La surveillance électronique mobile pourrait se révéler efficace pour prévenir la récidive. Cependant, les conditions de recours à ce dispositif doivent être doublement encadrées, d'une part, par le recueil du consentement de l'intéressé et, d'autre part, par une limitation de la durée de l'obligation de porter le bracelet électronique mobile.

Dans le respect de cette double condition, l'extension du recours au PSEM apparaît envisageable au-delà de son application dans le cadre de la libération conditionnelle, prévue par le Sénat en première lecture.

Le PSEM, outil à ne pas négliger, ne saurait cependant constituer une assurance absolue contre le risque de récidive. La mise en oeuvre de ce dispositif impliquera, en outre, des délais et une mobilisation de moyens humains et financiers qui appellent une évaluation précise.

En outre, si le législateur a le devoir d'adapter notre droit afin de lutter plus efficacement contre la récidive, la prévention de ce phénomène passe aussi par un renforcement des moyens humains chargés notamment de mettre en oeuvre le suivi socio-judiciaire des personnes susceptibles de récidiver.

Votre rapporteur évoquera d'abord les principaux enseignements des missions conduites par M. Georges Fenech, d'une part, et Jean-François Burgelin, d'autre part, avant d'évoquer les travaux de l'Assemblée nationale en deuxième lecture et les propositions de votre commission des Lois.

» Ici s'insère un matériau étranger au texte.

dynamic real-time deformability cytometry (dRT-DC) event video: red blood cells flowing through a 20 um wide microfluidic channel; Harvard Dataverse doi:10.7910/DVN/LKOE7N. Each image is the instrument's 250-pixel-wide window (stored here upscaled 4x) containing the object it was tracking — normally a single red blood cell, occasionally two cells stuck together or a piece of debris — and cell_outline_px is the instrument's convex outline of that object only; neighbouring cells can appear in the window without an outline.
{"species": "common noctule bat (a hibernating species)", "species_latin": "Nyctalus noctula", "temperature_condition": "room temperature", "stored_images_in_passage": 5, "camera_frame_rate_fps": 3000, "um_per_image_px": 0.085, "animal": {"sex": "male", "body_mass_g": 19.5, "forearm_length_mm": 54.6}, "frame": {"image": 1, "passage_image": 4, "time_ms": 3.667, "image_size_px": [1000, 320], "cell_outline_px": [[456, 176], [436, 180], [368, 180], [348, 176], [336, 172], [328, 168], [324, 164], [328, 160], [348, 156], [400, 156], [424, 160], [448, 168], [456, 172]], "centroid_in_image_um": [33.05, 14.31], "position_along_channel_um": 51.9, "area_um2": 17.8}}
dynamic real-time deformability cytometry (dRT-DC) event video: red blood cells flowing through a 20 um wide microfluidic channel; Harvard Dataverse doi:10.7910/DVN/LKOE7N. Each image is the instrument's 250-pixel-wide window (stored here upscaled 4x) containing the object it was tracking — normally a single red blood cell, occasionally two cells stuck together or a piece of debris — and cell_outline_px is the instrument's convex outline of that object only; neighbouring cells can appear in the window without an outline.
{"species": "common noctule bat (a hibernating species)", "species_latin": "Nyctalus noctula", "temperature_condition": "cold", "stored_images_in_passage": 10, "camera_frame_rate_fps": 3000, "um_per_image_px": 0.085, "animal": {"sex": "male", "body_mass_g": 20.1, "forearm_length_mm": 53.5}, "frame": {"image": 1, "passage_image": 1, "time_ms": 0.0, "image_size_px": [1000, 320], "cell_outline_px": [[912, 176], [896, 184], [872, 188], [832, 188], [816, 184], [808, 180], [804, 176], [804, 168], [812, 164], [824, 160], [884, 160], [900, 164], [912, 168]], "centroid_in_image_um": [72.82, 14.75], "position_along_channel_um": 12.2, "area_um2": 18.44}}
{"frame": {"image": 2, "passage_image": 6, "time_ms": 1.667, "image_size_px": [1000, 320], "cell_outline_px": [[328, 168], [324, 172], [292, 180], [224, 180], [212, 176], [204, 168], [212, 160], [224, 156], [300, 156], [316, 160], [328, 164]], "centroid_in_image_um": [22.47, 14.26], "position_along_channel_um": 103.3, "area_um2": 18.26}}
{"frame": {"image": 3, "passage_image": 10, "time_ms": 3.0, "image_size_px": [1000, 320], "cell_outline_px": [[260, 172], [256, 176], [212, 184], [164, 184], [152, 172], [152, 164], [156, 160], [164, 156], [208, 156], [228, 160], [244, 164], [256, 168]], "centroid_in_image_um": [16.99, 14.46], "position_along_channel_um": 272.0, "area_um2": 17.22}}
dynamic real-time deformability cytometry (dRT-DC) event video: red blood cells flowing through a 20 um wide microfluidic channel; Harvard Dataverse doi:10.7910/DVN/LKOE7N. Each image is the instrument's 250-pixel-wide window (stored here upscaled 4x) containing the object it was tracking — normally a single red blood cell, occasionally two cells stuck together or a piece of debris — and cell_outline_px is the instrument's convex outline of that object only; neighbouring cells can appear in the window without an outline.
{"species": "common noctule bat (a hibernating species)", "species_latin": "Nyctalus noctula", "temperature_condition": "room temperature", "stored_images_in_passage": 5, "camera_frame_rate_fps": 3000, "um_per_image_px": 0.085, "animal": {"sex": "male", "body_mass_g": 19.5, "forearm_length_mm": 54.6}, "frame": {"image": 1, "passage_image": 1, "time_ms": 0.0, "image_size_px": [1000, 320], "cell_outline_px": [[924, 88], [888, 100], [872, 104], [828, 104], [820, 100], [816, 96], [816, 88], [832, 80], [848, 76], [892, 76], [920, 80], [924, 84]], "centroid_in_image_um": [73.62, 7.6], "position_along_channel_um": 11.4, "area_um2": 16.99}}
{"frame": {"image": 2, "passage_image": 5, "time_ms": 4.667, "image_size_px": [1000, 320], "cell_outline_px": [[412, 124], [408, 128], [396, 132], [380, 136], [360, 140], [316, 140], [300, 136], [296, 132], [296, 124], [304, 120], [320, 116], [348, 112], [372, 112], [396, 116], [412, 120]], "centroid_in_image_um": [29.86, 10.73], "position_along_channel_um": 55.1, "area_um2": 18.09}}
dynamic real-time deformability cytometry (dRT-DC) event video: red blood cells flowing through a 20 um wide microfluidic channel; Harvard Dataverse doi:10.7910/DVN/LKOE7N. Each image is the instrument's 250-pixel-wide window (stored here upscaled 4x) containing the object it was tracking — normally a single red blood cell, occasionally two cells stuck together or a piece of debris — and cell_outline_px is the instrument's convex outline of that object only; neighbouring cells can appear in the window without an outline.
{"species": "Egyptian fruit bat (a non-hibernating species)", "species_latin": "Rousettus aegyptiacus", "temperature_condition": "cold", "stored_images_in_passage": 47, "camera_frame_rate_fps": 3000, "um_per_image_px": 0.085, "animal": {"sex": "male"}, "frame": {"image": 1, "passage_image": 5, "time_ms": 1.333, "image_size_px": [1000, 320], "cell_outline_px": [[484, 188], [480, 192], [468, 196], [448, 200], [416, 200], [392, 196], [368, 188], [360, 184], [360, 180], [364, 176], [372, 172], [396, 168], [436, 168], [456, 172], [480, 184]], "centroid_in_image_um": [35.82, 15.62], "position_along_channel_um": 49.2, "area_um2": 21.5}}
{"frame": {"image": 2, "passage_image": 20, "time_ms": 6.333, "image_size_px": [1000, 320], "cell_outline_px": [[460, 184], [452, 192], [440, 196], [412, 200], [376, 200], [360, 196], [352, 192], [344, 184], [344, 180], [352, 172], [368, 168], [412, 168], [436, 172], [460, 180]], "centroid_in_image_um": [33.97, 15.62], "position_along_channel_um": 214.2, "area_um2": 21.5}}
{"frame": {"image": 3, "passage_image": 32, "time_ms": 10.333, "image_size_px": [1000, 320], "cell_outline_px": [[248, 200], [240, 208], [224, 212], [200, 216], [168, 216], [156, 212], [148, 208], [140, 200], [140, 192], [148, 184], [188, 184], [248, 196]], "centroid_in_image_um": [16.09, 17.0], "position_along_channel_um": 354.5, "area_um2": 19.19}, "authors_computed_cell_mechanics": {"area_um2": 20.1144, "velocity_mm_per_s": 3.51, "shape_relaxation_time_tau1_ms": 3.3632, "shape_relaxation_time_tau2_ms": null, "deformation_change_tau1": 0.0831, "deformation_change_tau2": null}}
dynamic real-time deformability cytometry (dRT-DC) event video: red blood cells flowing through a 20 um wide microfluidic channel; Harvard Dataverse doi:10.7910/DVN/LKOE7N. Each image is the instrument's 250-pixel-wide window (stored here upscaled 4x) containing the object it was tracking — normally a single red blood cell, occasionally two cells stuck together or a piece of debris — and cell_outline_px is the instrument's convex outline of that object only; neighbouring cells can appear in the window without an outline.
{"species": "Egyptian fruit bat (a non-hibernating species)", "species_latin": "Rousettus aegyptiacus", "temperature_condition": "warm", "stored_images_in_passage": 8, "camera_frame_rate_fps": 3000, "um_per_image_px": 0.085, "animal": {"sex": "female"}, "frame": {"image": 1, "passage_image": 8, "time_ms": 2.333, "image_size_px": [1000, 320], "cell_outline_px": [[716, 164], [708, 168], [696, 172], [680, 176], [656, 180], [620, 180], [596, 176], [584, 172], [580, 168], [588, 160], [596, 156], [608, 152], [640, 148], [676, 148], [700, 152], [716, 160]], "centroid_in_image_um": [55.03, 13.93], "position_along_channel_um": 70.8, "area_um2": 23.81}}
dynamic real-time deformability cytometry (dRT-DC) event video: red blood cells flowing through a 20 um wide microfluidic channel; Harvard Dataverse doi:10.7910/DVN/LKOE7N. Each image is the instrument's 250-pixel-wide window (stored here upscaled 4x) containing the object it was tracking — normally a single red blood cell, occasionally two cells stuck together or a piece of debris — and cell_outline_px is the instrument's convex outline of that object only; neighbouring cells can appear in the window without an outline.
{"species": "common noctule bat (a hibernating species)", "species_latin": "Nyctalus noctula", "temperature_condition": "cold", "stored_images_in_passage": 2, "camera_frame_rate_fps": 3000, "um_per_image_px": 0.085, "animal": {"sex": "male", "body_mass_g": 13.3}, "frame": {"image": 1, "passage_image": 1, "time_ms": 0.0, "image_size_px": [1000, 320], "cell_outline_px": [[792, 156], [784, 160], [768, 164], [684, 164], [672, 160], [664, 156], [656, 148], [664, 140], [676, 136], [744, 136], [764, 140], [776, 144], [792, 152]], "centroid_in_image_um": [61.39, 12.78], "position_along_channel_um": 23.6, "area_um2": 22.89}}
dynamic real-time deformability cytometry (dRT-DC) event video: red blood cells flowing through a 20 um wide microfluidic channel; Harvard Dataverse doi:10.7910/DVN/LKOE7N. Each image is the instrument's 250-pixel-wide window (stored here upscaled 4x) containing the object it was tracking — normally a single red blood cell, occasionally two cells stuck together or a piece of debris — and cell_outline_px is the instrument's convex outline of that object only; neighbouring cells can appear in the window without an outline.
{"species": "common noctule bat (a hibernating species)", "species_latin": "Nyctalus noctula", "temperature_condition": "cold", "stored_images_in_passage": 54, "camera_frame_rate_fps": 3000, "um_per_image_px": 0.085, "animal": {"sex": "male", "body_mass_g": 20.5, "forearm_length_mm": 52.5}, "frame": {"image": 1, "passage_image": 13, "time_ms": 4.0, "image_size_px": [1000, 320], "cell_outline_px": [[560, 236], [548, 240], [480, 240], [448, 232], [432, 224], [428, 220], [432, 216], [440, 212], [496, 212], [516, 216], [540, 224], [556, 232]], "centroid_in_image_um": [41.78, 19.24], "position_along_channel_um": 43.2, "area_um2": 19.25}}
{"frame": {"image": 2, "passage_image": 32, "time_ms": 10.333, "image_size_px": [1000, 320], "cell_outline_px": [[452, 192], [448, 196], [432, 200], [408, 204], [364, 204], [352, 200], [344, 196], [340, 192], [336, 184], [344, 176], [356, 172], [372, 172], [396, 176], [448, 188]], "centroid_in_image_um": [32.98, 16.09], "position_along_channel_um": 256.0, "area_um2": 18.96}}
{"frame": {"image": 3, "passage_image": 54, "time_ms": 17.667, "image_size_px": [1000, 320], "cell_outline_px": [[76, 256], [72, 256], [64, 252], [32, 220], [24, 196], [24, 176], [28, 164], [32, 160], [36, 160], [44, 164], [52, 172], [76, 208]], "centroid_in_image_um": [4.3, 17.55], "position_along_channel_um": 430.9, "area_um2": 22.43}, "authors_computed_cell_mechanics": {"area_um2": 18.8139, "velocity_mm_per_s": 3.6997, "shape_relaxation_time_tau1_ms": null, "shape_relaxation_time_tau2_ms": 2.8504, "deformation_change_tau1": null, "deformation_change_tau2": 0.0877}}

I. UN APPROFONDISSEMENT DE LA RÉFLEXION SUR LES CONDITIONS D'UNE LUTTE PLUS EFFICACE CONTRE LE RISQUE DE RÉCIDIVE

Lors de l'examen de la présente proposition de loi en première lecture, votre commission des Lois avait estimé indispensable d'approfondir la réflexion sur le placement sous surveillance électronique mobile. En particulier, il paraissait essentiel que le Parlement puisse se prononcer à la lumière des conclusions des missions confiées, d'une part, à M. Georges Fenech et, d'autre part, à M. Jean-François Burgelin qui étaient alors en cours. Ces analyses, désormais rendues publiques, doivent être prises en compte par le législateur.

A. LE « RAPPORT FENECH » RELATIF AU PLACEMENT SOUS SURVEILLANCE ÉLECTRONIQUE MOBILE

Le rapport confié par le premier ministre à M. Georges Fenech, député du Rhône, a été rendu public en avril dernier. Il comporte une analyse détaillée des possibilités offertes par ces nouvelles techniques ainsi que des expériences étrangères conduites en la matière (Royaume-Uni, Floride) 2 ( * ) .

De ces dernières, il dresse un triple constat : le placement sous surveillance électronique mobile constitue une peine en tant que telle ou une modalité d'exécution de la sanction mais ne s'applique pas, pour l'heure, aux condamnés ayant déjà purgé leur peine ; au Royaume-Uni, il implique l'accord de l'intéressé ; enfin, la durée de la mesure ne dépasse deux ans ni en Floride ni au Royaume-Uni .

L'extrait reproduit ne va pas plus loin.